You have a couple of options. The way I would do it would be to have a pair of overheads, bass drum, etc. in the respective channels 1,2,3,4, etc. sending them to the main, panned appropriately. iPod input into the phono input (using an RCA connector) or a stereo to two mono 1/4 jack into two mono channels (or one stereo) and sending those to 'main' as well, panned left and right. Then you can quite easily balance the two signals.

Using a stereo channel for input means you wouldn't have to mess around with panning the iPod, although hard left and right would be all you had to do. You'd have one fader, too.

Headphones into the headphone output, make sure the main mix is being sent to headphones and adjust to taste.

The little Alesis mixer above would be a good choice and comes with the ability to be used as an interface for a basic recording setup (assuming you have FireWire). If you wanted to record yourself playing along to backing tracks, it would just be a case of firing up your DAW of choice (or even Audacity would do) and setting up the channels. Using the hardware 'headphone' output on the desk would ensure zero-latency monitoring (I assume).

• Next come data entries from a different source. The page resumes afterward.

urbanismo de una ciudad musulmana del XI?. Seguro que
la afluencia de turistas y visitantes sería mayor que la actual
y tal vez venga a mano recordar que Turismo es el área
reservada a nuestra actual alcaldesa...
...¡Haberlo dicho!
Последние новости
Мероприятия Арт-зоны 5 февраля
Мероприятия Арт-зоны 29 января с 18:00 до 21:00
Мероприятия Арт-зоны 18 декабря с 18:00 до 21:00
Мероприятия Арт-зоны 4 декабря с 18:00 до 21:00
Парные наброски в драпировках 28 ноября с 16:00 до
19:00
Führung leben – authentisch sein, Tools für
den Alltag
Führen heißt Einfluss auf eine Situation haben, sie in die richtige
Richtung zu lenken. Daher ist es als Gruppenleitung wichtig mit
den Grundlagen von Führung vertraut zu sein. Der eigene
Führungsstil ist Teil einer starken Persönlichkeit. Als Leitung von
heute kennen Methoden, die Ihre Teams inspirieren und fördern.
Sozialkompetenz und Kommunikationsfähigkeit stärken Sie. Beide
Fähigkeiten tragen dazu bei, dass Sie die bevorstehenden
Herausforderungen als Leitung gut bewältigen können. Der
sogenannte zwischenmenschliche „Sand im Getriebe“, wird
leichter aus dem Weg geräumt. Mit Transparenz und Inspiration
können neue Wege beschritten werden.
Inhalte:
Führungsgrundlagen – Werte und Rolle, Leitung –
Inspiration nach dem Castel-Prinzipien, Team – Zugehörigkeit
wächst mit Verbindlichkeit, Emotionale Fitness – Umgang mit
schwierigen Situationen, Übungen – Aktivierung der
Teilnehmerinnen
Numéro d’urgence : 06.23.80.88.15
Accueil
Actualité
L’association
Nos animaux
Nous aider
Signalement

If you didn't want to hook up a computer, then a basic analogue desk would do.

How many mics are you looking at using and what's your budget for a desk? That'll help me pin down a few more things. If it's just four, then that Alesis (provided you have FireWire) is a decent choice.

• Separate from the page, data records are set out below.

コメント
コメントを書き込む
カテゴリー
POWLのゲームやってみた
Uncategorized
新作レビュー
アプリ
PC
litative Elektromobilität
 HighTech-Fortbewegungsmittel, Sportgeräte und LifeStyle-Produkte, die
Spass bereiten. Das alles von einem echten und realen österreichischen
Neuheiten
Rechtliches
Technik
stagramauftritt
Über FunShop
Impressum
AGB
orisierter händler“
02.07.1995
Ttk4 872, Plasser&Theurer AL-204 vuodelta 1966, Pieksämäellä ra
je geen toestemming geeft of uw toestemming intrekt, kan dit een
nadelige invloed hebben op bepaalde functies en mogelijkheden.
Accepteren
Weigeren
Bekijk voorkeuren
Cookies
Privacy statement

EDIT: I did this differently when I was using an interface but the principles are the same. I had my mics going into my interface with the hardware monitoring 'on' and played the music from my laptop using whatever I felt like. DAW, iTunes, VLC. If I wanted to record, I could just import the track into the DAW and record along. The advantage of using the computer this way is that I didn't need to input my iPod into the mixer, it just played straight into the headphones.

I hope I'm making sense...
 

konaboy

Pioneer Member
Thanks Duncan, it does make sense. I was Contemplating a 4 mic setup then I've tooled around with doing a 7 mic setup with an Audix DP7 and mic'ng my toms. Been looking at an Allen and Heath Zed60-14fx analog mixer with 8 xlr inputs and a yamaha mg166c. Right now recording isn't a huge thing for me, though at some point down the road I may dabble with some

Did find a combo on ebay for an Audix DP7 mic kit and an Allen and heath ZED22, way more inputs than needed but the price seems like a pretty decent price at $1300 for everything, all new
 

BacteriumFendYoke

Platinum Member
Allen and Heath or Yamaha are excellent choices. As are the Audix mics. If you do decide to dabble with recording, then you'll need an interface eventually or buy a desk with interface capabilities.